HebrewCookingRecipesViewer / DATASET_README.md
Wissotsky's picture
Recipe Viewer
94375a9
https://huggingface.co/datasets/Wissotsky/HebrewRecipes
---
task_categories:
- text-generation
- feature-extraction
language:
- he
tags:
- cooking
- art
- recipes
- schema.org
- json-ld
pretty_name: Hebrew Recipes
size_categories:
- 1K<n<10K
---
# Dataset Card for Hebrew Recipes
A dataset of recipes scraped from the Israeli recipe websites.
## Dataset Details
### Dataset Description
The dataset contains recipes scraped from multiple Israeli recipe websites, including [sugat.com](https://www.sugat.com/) and [hashulchan.co.il](https://hashulchan.co.il/). It includes structured JSON-LD data conforming to schema.org Recipe specifications, cleaned HTML from the printable recipe views, and various metadata for each recipe URL.
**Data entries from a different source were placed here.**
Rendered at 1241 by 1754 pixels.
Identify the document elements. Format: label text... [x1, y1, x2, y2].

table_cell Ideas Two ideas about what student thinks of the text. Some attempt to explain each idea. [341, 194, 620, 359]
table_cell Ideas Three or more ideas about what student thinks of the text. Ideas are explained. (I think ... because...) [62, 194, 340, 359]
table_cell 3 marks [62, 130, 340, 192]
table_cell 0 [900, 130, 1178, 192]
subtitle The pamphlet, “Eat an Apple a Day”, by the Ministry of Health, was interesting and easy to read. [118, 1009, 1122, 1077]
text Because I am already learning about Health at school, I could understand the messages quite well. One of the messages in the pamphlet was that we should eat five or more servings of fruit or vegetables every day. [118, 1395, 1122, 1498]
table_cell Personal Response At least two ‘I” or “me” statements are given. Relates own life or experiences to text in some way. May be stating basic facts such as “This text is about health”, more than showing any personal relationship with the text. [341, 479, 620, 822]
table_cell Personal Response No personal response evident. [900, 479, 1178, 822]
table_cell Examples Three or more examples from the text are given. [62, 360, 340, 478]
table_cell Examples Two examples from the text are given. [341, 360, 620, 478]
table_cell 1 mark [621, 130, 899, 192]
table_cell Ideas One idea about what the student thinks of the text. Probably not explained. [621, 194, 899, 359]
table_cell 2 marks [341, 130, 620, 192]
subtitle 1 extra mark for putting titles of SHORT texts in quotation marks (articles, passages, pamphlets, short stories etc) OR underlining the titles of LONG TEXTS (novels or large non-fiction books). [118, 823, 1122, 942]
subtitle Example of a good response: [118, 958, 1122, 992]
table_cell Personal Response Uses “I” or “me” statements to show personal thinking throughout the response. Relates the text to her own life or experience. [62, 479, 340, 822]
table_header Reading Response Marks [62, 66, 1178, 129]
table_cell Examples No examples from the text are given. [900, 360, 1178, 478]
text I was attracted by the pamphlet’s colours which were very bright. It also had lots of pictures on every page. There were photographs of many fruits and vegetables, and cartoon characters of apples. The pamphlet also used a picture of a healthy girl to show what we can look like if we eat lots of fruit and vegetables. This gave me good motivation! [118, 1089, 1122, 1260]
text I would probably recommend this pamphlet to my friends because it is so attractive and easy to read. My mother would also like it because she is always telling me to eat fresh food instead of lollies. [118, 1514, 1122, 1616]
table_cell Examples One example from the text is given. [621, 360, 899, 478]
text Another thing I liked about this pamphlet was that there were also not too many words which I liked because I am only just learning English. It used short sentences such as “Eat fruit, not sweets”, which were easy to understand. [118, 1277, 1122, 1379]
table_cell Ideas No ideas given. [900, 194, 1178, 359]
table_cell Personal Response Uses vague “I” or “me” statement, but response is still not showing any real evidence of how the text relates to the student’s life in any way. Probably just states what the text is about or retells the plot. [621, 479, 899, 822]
- **Curated by:** [@Wissotsky]
- **Language:** [Hebrew]
### Dataset Sources
- [Sugat Recipes](https://www.sugat.com/recipes/)
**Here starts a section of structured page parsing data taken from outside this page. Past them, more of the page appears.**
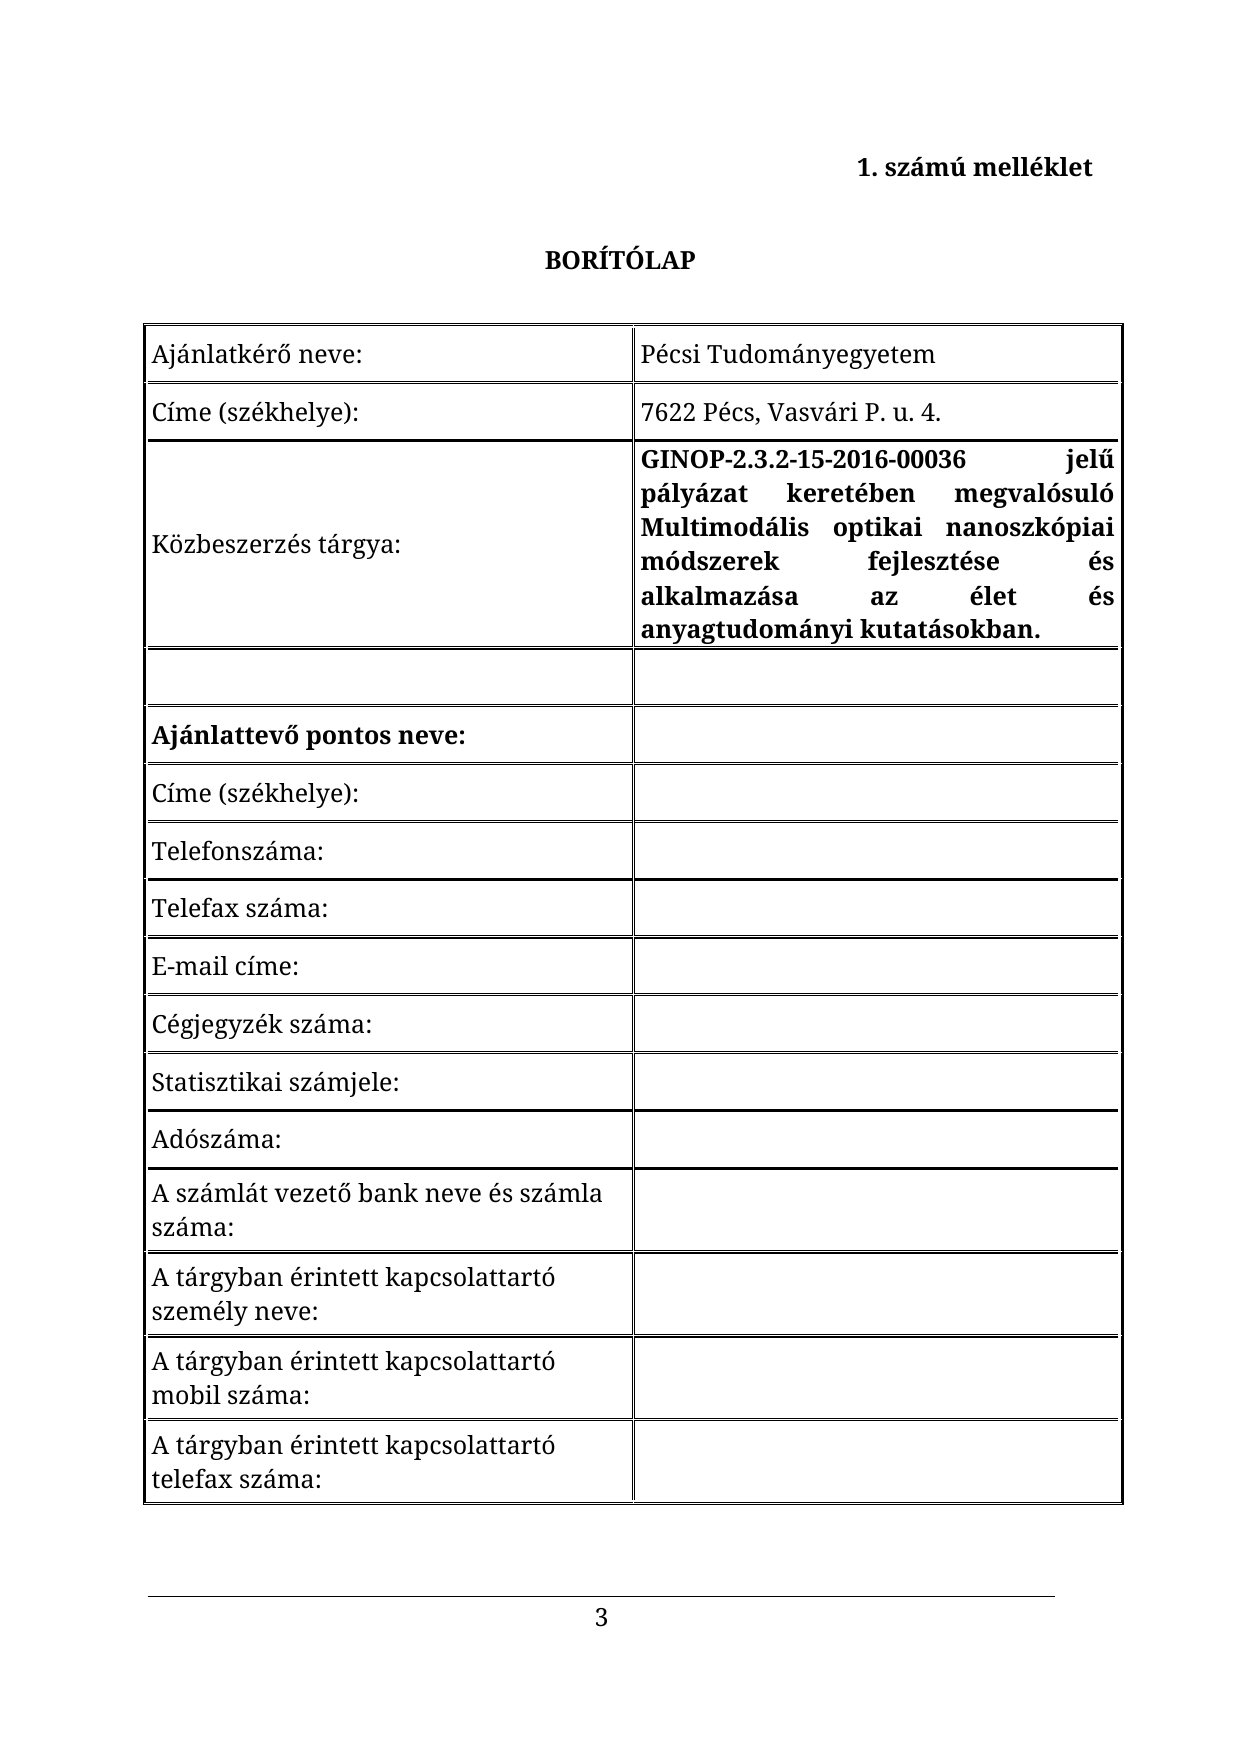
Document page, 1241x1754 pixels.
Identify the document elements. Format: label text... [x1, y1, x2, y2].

table_cell [635, 993, 1121, 1051]
table_cell Statisztikai számjele: [146, 1051, 632, 1109]
table_cell A tárgyban érintett kapcsolattartó mobil száma: [144, 1334, 633, 1418]
table_cell Közbeszerzés tárgya: [146, 439, 632, 646]
table_cell A számlát vezető bank neve és számla száma: [146, 1167, 632, 1250]
table_cell Cégjegyzék száma: [146, 993, 632, 1051]
table_cell [635, 704, 1121, 762]
table_cell GINOP-2.3.2-15-2016-00036 jelű pályázat keretében megvalósuló Multimodális optikai nanoszkópiai módszerek fejlesztése és alkalmazása az élet és anyagtudományi kutatásokban. [635, 439, 1121, 646]
table_header Ajánlatkérő neve: [146, 326, 633, 381]
table_cell [633, 1250, 1122, 1334]
table_cell Címe (székhelye): [146, 381, 632, 439]
table_header Pécsi Tudományegyetem [633, 326, 1121, 381]
table_cell 7622 Pécs, Vasvári P. u. 4. [635, 381, 1121, 439]
table_cell [635, 1051, 1121, 1109]
table_cell [635, 646, 1121, 704]
table_cell Telefax száma: [144, 878, 632, 935]
table_cell [633, 1334, 1122, 1418]
table_cell [633, 1418, 1121, 1502]
table_cell Címe (székhelye): [146, 762, 632, 820]
table_cell [635, 1167, 1121, 1250]
table_cell [635, 820, 1121, 877]
table_cell Adószáma: [146, 1109, 632, 1167]
table_cell [635, 762, 1121, 820]
text 1. számú melléklet [148, 149, 1093, 183]
table_cell A tárgyban érintett kapcsolattartó telefax száma: [146, 1418, 633, 1502]
table_cell A tárgyban érintett kapcsolattartó személy neve: [144, 1250, 633, 1334]
table_cell [635, 1109, 1121, 1167]
table_cell [633, 935, 1122, 993]
table_cell [146, 646, 632, 704]
text BORÍTÓLAP [148, 242, 1093, 276]
table_cell [635, 878, 1122, 935]
table_cell E-mail címe: [144, 935, 633, 993]
table_cell Telefonszáma: [146, 820, 632, 877]
table_cell Ajánlattevő pontos neve: [146, 704, 632, 762]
- [Hashulchan Recipes](https://hashulchan.co.il/)
## Dataset Structure
The data is stored in a single Parquet file (`recipes.parquet`) with the following columns:
- **URL** (string): The original URL of the recipe page.
- **Title** (string): The title of the webpage.
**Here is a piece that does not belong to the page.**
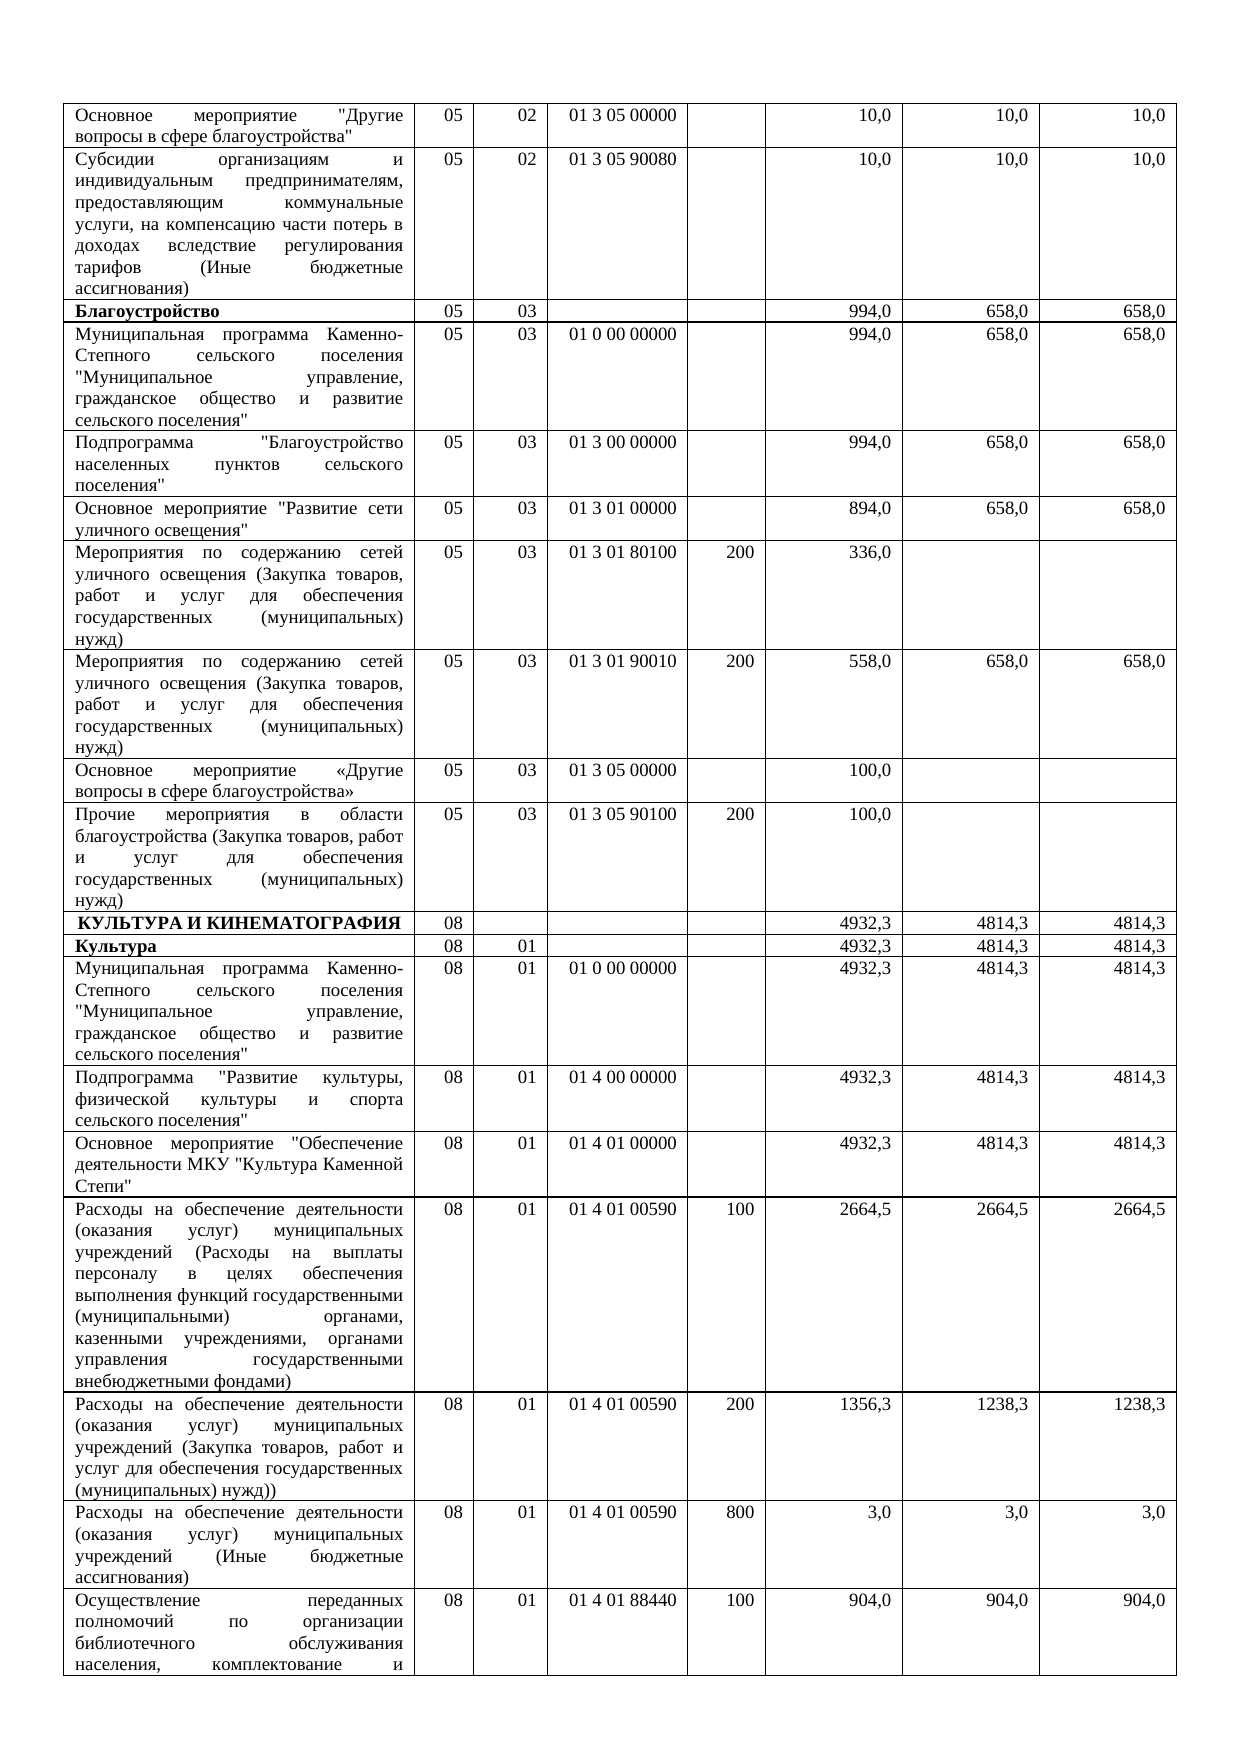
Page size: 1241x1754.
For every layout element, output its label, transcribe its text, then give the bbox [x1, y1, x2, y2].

- **JsonLd** (string): The "Recipe" schema.org JSON-LD data, if found on the page. Stored as a JSON string.
- **Html** (string): The cleaned, printable HTML content of the recipe.
- **Sitemap** (string): The source sitemap filepath on disk (e.g., `sitemaps/recipes-sitemap.xml`).
- **ScrapeTimestamp** (int64): Unix timestamp indicating when the data for the specific URL was scraped.
- **JsonLdPresent** (bool): A flag that is `true` if a "Recipe" JSON-LD block was successfully found and extracted.
- **HtmlRecipePresent** (bool): A flag that is `true` if the printable HTML block (`#print_area`) was found.
- **HttpStatusCode** (int): The HTTP status code returned when scraping the URL (e.g., 200, 404).
## Dataset Creation
### Data Collection and Processing
A scraper written in golang using the [gocolly](https://github.com/gocolly/colly) library. It goes through recipe URLs found in the XML sitemaps, extracting the page title, the "Recipe" JSON-LD block, and the printable recipe HTML from each page. The HTML is cleaned to match the site's print view. The data is then saved into a Parquet file (recipes.parquet) with Zstandard compression.